Peruvian Mario Vargas Llosa, one of the most acclaimed writers in the Spanish-speaking world who once ran for president in his homeland, won the 2010 Nobel Prize in literature on Thursday.
The Swedish Academy said it honored the 74-year-old author "for his cartography of structures of power and his trenchant images of the individual's resistance, revolt and defeat."
Vargas Llosa has written more than 30 novels, plays and essays, including "Conversation in the Cathedral" and "The Green House." In 1995, he was awarded the Cervantes Prize, the Spanish-speaking world's most distinguished literary honor.
His international breakthrough came with the 1960s novel "The Time of The Hero," which builds on his experiences from the Peruvian military academy Leoncio Prado. The book was considered controversial in his homeland and a thousand copies were burnt publicly by officers from the academy.
Vargas Llosa is the first South American winner of the prestigious $1.5 million Nobel Prize in literature since it was awarded to Colombian writer Gabriel Garcia Marquez in 1982.
In the previous six years, the academy rewarded five Europeans and one Turk, sparking criticism that it was too euro-centric.

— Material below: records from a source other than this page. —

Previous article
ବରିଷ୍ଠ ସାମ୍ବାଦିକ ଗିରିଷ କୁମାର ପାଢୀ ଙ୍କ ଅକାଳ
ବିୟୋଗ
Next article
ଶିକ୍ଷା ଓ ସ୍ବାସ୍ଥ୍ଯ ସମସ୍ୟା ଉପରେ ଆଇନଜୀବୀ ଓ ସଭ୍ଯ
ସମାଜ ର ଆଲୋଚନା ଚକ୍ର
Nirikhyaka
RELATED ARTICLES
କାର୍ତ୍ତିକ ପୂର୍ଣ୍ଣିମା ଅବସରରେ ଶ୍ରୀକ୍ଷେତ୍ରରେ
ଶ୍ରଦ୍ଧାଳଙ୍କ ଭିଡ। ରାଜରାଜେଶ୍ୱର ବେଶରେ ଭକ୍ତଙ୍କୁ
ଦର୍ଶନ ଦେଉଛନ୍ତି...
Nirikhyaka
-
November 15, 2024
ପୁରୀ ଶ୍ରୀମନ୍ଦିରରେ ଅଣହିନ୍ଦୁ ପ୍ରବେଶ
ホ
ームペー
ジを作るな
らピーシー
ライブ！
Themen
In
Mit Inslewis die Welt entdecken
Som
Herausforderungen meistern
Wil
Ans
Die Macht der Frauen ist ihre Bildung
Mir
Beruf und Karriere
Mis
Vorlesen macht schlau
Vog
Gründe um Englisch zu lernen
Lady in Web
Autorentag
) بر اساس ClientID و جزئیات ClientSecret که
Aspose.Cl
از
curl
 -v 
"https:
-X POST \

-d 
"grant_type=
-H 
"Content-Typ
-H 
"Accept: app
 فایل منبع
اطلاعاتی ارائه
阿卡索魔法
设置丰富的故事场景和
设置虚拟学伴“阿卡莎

Born in Arequipa, Peru, Vargas Llosa grew up with his grandparents in Bolivia after his parents divorced, the academy said. The family moved back to Peru in 1946 and he later went to military school before studying literature and law in Lima and Madrid.
In 1959, he moved to Paris where he worked as a language teacher and as a journalist for Agence France-Presse and the national television service of France.
He has lectured and taught at a number of universities in the U.S., South America and Europe. He is teaching this semester at Princeton University in Princeton, N.J.
In 1990, he ran for the presidency but lost the election to Alberto Fujimori. In 1994 he was elected to the Spanish Academy, where he took his seat in 1996.